[Opening PROVIDED MATERIAL section]
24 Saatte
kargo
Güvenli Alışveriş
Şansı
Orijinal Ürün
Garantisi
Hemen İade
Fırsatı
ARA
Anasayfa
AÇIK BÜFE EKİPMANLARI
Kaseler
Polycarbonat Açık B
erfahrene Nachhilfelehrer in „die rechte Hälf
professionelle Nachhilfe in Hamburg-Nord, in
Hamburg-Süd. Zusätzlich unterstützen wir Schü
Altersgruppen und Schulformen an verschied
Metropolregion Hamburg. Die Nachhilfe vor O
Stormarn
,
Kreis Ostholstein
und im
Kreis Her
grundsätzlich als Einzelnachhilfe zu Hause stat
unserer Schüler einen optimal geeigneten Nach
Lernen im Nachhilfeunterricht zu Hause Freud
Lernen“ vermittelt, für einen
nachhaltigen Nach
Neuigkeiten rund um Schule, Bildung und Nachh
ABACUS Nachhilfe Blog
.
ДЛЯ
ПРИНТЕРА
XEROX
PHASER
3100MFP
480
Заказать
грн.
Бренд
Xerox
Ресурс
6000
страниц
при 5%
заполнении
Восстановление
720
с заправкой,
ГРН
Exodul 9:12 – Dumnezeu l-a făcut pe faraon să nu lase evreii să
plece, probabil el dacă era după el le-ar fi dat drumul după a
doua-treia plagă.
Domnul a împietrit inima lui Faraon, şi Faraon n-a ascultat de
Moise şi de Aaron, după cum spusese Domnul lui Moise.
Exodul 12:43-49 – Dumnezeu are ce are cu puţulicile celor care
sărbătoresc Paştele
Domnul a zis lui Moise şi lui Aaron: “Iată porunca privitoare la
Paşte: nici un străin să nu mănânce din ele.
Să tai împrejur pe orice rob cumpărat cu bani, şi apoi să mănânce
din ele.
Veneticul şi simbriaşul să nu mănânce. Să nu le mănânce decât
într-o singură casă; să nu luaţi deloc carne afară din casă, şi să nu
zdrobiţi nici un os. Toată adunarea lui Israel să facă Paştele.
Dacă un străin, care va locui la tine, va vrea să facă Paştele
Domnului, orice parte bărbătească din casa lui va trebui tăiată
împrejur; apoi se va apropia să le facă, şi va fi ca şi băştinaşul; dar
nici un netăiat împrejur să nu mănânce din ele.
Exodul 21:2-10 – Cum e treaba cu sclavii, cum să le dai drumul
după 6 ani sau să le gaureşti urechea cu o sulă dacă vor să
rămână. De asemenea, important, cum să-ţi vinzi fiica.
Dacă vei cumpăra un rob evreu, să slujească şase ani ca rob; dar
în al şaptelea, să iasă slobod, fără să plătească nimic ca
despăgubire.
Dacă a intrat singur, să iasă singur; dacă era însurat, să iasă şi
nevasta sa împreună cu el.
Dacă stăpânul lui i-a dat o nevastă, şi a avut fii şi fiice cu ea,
[Closing PROVIDED MATERIAL section]
**WHAT THE TASK ASKS**
Please set down all of the records exactly.

**FINISHED TASK**
24 Saatte
kargo
Güvenli Alışveriş
Şansı
Orijinal Ürün
Garantisi
Hemen İade
Fırsatı
ARA
Anasayfa
AÇIK BÜFE EKİPMANLARI
Kaseler
Polycarbonat Açık B
erfahrene Nachhilfelehrer in „die rechte Hälf
professionelle Nachhilfe in Hamburg-Nord, in
Hamburg-Süd. Zusätzlich unterstützen wir Schü
Altersgruppen und Schulformen an verschied
Metropolregion Hamburg. Die Nachhilfe vor O
Stormarn
,
Kreis Ostholstein
und im
Kreis Her
grundsätzlich als Einzelnachhilfe zu Hause stat
unserer Schüler einen optimal geeigneten Nach
Lernen im Nachhilfeunterricht zu Hause Freud
Lernen“ vermittelt, für einen
nachhaltigen Nach
Neuigkeiten rund um Schule, Bildung und Nachh
ABACUS Nachhilfe Blog
.
ДЛЯ
ПРИНТЕРА
XEROX
PHASER
3100MFP
480
Заказать
грн.
Бренд
Xerox
Ресурс
6000
страниц
при 5%
заполнении
Восстановление
720
с заправкой,
ГРН
Exodul 9:12 – Dumnezeu l-a făcut pe faraon să nu lase evreii să
plece, probabil el dacă era după el le-ar fi dat drumul după a
doua-treia plagă.
Domnul a împietrit inima lui Faraon, şi Faraon n-a ascultat de
Moise şi de Aaron, după cum spusese Domnul lui Moise.
Exodul 12:43-49 – Dumnezeu are ce are cu puţulicile celor care
sărbătoresc Paştele
Domnul a zis lui Moise şi lui Aaron: “Iată porunca privitoare la
Paşte: nici un străin să nu mănânce din ele.
Să tai împrejur pe orice rob cumpărat cu bani, şi apoi să mănânce
din ele.
Veneticul şi simbriaşul să nu mănânce. Să nu le mănânce decât
într-o singură casă; să nu luaţi deloc carne afară din casă, şi să nu
zdrobiţi nici un os. Toată adunarea lui Israel să facă Paştele.
Dacă un străin, care va locui la tine, va vrea să facă Paştele
Domnului, orice parte bărbătească din casa lui va trebui tăiată
împrejur; apoi se va apropia să le facă, şi va fi ca şi băştinaşul; dar
nici un netăiat împrejur să nu mănânce din ele.
Exodul 21:2-10 – Cum e treaba cu sclavii, cum să le dai drumul
după 6 ani sau să le gaureşti urechea cu o sulă dacă vor să
rămână. De asemenea, important, cum să-ţi vinzi fiica.
Dacă vei cumpăra un rob evreu, să slujească şase ani ca rob; dar
în al şaptelea, să iasă slobod, fără să plătească nimic ca
despăgubire.
Dacă a intrat singur, să iasă singur; dacă era însurat, să iasă şi
nevasta sa împreună cu el.
Dacă stăpânul lui i-a dat o nevastă, şi a avut fii şi fiice cu ea,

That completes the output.